--- Assigned task ---
For each line below that contains the word "whole", return that line.

--- Data to use ---
════
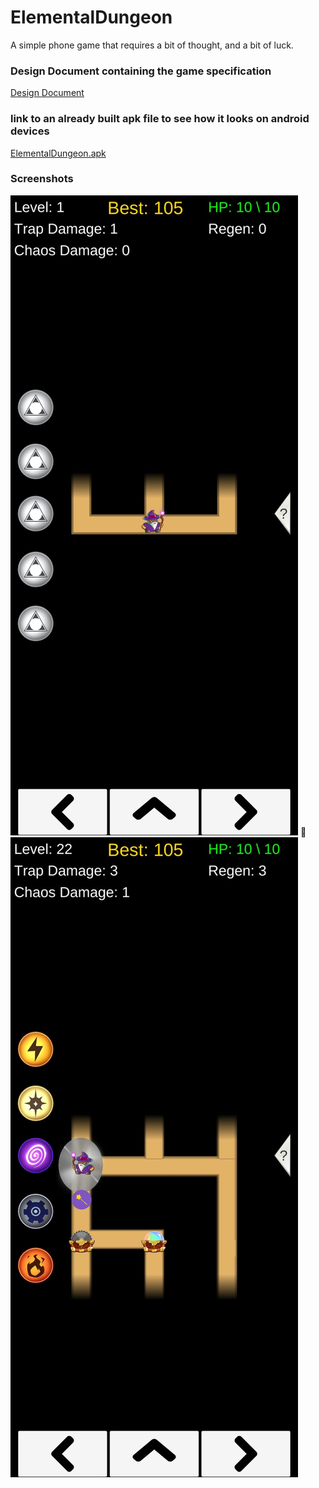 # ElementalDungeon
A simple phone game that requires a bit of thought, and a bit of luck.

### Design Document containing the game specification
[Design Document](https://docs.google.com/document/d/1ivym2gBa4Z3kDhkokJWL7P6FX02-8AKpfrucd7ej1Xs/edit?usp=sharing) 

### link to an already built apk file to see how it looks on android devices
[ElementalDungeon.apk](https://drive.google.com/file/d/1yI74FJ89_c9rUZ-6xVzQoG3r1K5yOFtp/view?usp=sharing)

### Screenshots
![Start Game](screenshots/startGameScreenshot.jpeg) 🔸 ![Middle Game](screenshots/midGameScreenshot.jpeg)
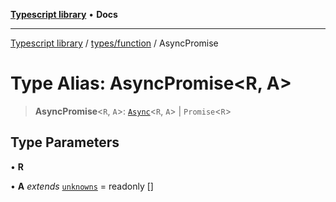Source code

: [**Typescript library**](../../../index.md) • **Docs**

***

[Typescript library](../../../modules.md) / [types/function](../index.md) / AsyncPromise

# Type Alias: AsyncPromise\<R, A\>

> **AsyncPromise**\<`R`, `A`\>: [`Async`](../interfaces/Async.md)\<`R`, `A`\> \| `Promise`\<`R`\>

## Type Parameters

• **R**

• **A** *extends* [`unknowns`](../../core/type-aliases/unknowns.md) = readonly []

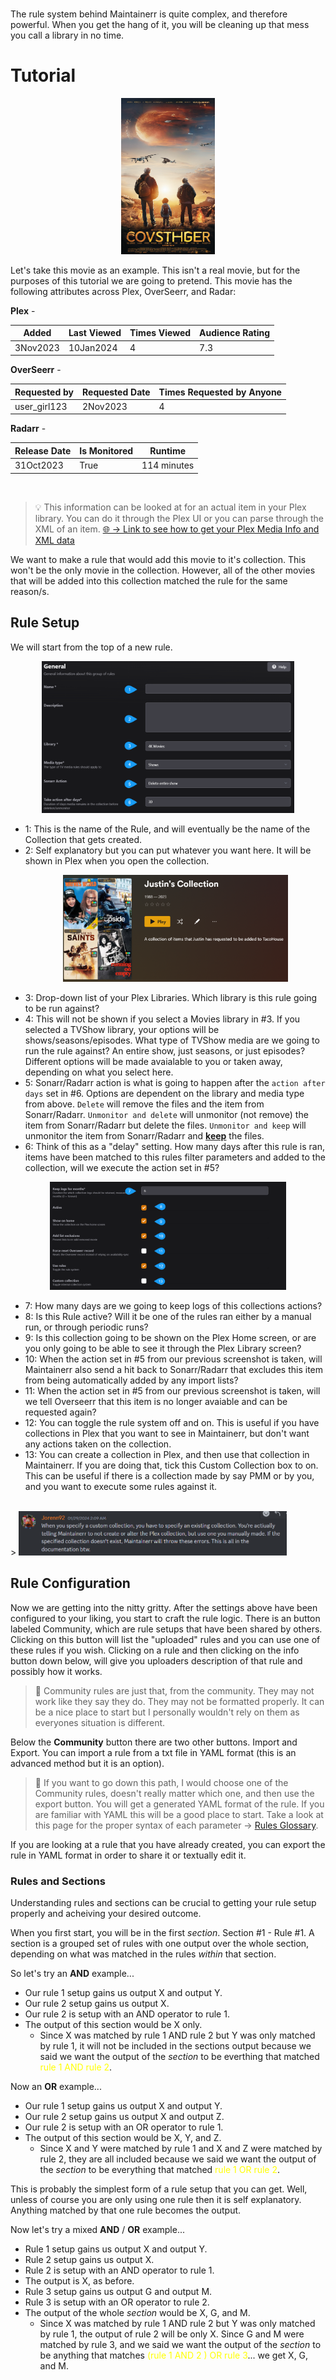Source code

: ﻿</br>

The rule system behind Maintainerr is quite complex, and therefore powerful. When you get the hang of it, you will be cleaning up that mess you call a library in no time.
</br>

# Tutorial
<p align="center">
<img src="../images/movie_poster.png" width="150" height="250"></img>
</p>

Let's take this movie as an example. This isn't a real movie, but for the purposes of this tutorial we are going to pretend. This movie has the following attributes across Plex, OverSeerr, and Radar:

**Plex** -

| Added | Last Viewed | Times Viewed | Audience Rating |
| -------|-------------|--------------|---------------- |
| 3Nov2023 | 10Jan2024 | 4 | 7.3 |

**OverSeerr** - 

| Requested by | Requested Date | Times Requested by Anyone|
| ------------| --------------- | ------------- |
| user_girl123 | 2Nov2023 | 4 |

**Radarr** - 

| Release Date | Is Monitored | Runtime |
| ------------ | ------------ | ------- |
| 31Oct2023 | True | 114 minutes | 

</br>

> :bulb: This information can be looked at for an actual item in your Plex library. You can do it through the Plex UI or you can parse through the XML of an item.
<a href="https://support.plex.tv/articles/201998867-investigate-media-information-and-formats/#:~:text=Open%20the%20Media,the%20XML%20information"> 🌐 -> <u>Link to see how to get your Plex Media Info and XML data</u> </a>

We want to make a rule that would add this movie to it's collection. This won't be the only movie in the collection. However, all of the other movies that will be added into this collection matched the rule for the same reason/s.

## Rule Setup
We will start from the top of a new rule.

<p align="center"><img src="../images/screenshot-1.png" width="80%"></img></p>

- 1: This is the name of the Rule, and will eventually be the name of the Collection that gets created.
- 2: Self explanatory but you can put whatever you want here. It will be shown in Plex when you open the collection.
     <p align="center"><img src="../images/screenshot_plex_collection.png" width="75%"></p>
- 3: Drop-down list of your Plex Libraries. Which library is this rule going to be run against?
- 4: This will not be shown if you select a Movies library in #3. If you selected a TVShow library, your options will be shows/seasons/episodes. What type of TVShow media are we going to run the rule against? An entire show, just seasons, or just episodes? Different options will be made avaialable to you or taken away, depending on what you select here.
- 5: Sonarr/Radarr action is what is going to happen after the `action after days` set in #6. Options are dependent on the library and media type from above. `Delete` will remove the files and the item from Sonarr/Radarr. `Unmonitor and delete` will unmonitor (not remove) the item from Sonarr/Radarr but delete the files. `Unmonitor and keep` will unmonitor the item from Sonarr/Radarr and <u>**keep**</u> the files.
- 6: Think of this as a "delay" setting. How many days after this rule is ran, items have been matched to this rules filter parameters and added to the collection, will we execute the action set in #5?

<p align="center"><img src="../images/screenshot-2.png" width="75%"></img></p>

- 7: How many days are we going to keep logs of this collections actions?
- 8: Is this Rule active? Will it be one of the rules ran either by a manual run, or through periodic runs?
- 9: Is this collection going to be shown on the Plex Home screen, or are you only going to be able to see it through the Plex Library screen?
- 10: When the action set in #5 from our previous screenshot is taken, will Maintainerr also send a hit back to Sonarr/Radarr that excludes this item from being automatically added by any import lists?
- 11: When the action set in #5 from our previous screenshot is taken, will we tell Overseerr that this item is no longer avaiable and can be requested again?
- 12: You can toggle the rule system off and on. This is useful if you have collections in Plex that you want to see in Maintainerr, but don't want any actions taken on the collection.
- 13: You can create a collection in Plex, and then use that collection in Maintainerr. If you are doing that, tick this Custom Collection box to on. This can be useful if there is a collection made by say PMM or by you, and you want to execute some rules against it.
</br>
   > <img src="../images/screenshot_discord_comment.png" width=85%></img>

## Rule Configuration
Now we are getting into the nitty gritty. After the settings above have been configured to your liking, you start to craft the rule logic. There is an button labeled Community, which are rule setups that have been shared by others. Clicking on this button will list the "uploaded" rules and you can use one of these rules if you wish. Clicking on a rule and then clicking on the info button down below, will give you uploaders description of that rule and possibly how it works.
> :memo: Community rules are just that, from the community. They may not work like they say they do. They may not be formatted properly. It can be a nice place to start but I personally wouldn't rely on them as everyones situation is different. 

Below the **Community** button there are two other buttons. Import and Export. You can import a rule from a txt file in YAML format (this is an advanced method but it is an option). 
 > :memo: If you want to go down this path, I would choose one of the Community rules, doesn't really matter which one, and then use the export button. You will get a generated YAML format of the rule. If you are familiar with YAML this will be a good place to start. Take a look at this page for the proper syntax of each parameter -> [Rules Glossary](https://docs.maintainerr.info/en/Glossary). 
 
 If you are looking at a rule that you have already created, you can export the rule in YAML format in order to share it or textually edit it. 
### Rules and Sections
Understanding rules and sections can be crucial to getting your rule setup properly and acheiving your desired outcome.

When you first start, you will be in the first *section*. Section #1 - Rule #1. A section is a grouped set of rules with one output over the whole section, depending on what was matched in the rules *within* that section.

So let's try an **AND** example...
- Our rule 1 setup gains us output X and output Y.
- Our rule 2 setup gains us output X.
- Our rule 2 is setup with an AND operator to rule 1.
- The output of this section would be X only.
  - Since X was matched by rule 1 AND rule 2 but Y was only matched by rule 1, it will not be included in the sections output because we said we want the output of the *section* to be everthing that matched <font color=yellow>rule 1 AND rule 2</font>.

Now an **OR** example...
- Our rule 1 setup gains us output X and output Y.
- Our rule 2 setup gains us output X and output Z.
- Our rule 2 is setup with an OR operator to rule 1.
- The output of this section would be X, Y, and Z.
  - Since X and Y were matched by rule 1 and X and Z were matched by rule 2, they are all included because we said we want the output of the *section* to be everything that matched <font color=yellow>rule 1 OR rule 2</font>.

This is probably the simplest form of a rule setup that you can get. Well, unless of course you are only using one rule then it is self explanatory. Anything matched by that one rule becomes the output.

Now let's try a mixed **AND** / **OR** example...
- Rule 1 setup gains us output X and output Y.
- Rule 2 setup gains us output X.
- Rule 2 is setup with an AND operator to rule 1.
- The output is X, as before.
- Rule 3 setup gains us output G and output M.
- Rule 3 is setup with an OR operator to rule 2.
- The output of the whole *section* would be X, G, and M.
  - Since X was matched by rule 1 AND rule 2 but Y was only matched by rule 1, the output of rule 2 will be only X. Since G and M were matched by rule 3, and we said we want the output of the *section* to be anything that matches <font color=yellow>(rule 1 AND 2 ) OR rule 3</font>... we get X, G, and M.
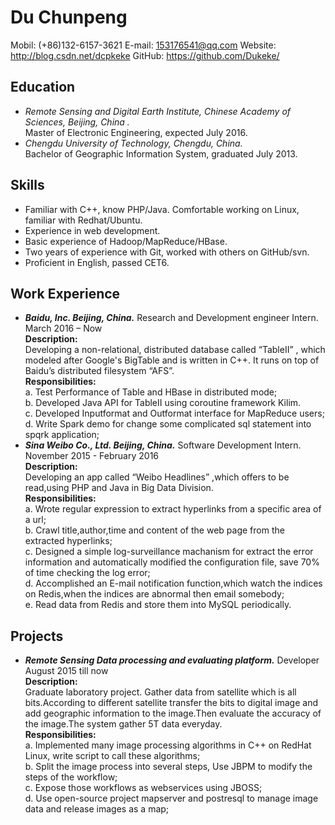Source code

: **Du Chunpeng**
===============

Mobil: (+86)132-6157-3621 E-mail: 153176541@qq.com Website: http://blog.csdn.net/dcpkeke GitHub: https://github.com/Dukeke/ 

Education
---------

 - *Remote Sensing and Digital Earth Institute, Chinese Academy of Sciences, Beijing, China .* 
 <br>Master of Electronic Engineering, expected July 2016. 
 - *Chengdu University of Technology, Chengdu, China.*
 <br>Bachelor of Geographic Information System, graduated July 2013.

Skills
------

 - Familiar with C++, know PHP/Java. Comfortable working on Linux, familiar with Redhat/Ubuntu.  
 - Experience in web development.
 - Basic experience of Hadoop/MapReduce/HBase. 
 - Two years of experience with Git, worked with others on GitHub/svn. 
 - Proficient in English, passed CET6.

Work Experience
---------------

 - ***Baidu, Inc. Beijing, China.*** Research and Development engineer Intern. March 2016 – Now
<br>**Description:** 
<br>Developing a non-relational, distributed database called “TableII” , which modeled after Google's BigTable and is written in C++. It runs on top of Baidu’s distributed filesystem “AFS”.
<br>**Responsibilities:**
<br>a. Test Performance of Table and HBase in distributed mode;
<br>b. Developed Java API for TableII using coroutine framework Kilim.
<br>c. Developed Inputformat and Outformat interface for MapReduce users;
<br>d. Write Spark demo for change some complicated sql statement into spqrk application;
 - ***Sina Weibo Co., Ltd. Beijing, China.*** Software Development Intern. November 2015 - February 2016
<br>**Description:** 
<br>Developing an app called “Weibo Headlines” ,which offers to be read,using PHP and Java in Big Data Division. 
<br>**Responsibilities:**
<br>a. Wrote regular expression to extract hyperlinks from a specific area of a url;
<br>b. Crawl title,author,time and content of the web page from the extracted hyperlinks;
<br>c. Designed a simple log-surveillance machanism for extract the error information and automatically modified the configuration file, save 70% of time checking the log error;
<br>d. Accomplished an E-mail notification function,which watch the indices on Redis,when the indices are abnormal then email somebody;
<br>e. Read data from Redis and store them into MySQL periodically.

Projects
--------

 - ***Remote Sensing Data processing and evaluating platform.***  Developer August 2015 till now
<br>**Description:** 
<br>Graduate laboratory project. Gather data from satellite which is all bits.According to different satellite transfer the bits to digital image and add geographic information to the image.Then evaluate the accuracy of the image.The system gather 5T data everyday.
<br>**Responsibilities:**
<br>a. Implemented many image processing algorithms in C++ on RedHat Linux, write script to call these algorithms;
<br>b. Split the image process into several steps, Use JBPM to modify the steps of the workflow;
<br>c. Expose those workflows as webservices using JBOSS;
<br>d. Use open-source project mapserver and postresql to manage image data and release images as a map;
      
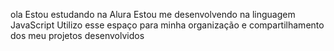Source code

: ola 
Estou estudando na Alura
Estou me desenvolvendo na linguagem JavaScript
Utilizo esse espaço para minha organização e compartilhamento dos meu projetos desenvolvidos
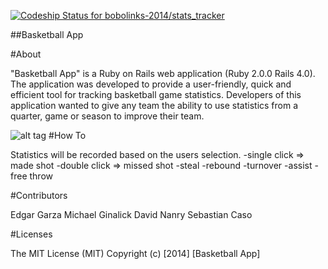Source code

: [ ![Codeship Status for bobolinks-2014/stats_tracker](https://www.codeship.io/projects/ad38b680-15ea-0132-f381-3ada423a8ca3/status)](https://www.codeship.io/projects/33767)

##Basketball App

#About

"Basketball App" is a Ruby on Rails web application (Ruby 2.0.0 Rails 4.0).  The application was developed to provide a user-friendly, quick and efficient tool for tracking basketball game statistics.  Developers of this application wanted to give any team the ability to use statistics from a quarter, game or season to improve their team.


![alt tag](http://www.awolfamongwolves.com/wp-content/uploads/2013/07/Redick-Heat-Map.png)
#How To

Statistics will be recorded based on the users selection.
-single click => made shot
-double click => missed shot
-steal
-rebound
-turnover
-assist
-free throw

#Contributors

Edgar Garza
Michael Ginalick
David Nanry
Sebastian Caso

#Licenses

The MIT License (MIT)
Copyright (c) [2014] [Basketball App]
════
--- Completed exercise ---
When you first start, you will be in the first *section*. Section #1 - Rule #1. A section is a grouped set of rules with one output over the whole section, depending on what was matched in the rules *within* that section.
- The output of the whole *section* would be X, G, and M.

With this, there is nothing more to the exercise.